*** SUPPLIED INFORMATION Section Begins ***

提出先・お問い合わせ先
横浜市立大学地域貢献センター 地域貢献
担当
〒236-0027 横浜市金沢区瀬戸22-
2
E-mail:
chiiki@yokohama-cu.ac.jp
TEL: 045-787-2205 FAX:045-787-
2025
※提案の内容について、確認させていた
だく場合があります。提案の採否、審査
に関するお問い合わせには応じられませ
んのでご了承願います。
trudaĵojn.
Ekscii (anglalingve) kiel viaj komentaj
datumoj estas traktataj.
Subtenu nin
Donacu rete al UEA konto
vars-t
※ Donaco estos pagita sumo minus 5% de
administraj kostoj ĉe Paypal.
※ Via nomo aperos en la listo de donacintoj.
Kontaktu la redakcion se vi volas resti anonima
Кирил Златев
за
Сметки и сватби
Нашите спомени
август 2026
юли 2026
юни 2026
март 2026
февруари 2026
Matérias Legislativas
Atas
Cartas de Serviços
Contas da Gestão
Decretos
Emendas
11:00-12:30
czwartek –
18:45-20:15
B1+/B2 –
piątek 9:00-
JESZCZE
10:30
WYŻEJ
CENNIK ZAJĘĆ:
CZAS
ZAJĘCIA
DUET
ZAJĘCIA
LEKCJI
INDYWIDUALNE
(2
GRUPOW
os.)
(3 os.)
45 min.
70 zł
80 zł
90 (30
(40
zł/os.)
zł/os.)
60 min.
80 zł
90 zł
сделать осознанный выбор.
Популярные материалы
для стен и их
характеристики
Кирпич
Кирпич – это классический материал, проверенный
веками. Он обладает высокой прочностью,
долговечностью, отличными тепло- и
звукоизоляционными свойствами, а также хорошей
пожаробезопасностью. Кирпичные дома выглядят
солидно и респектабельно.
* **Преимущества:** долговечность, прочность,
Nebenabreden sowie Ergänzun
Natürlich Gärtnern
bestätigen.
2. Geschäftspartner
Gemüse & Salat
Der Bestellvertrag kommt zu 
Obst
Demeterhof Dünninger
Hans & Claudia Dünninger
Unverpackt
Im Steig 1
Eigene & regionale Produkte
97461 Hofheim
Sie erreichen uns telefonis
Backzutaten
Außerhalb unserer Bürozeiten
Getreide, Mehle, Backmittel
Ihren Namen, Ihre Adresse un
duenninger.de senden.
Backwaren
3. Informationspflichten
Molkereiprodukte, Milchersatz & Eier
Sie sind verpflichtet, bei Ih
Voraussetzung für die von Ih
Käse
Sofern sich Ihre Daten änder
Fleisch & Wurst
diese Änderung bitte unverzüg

*** SUPPLIED INFORMATION Section Ends ***

[WORK TO COMPLETE]
Return the lines of the records that include the string "Dünninger".

[TASK RESPONSE]
Demeterhof Dünninger
Hans & Claudia Dünninger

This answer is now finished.